Professor Graeme Meintjes of the Department of Medicine and a co-investigator on the trial, explains: “Vaccines currently being administered internationally are designed to generate immunity against the SARS-CoV-2 spike protein alone. As already witnessed, the spike protein is mutation-prone. There is also now evidence for certain vaccines that protection against the 501Y.V2 variant is reduced. In light of this, we will likely need alternative or adapted vaccines that are safe and effective against all current and future variants.”
“An additional protein in the SARS-CoV-2 virus is the nucleocapsid protein. This protein appears to be much more stable over time and therefore has a lower risk of developing mutations that could risk vaccine failure. This phase one clinical trial will be assessing a vaccine candidate that exposes the immune system to both the spike and nucleocapsid proteins,” he adds.
Also, explains ImmunityBio chairman and CEO Patrick Soon-Shiong, who led the vaccine development, the “vaccine candidate is intended to kill the infected cell to prevent the virus from replicating.” It does this by boosting the production of the body’s innate immunity by stimulating the production of white blood cells called T-cells.
The vaccine, developed by ImmunityBio and manufactured by NantKwest, will be trialled in Khayelitsha, at UCT’s Wellcome Centre for Infectious Diseases Research in Africa clinical research site.
“We are committed to develop these vaccines in South Africa as well as supporting a manufacturing infrastructure so that the country could be self-sufficient,” said Soon-Shiong. There is no indication at this stage of what the price of the vaccine might be. The vaccine also has to be stored at about -20 degrees centigrade, though the company is working on a formulation that is stable at room temperature.
Dr Amy Ward, principal investigator of the phase one trial, said a recognised constraint of adenoviral-based vaccines like hAd5 T-cell is that they are less effective when a person already has immunity to the vaccine’s adenovirus “carrier” component.
“Immunity to the adenovirus is commonly developed in childhood or via the use of other adenoviral vaccines. However, a unique characteristic of the hAd5 design in this phase one clinical trial is that it uses a second-generation hAd5 platform that has been shown to overcome pre-existing adenoviral immunity in multiple vaccine trials conducted in the USA.” says Ward.

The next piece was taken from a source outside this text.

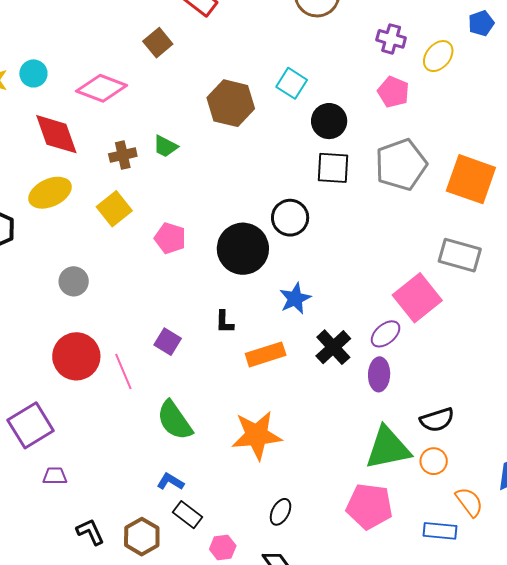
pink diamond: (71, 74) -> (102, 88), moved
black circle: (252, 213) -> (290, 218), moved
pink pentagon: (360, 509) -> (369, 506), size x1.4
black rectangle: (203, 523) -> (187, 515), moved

“This is a necessary reassurance for trialling this particular platform in a high HIV incidence setting like South Africa. The reason for this is that there is a concern that previous adenovirus vectors may have increased the risk of HIV acquisition in men. The second-generation vector being used in this Phase I trial has been substantially modified to reduce immune responses to the Ad5 vector and therefore, in theory, does not pose the same risk”, she adds.
Participants will receive two doses 21 days apart and will be closely monitored for safety and to see the response of their immune system.
The trial does not, however, present an immediate solution to South Africa’s vaccine dilemma. In the most optimistic scenario, Meintjes warns that a phase three trial — a large study involving thousands of people to see if the vaccine is effective — could be complete only by the end of the year.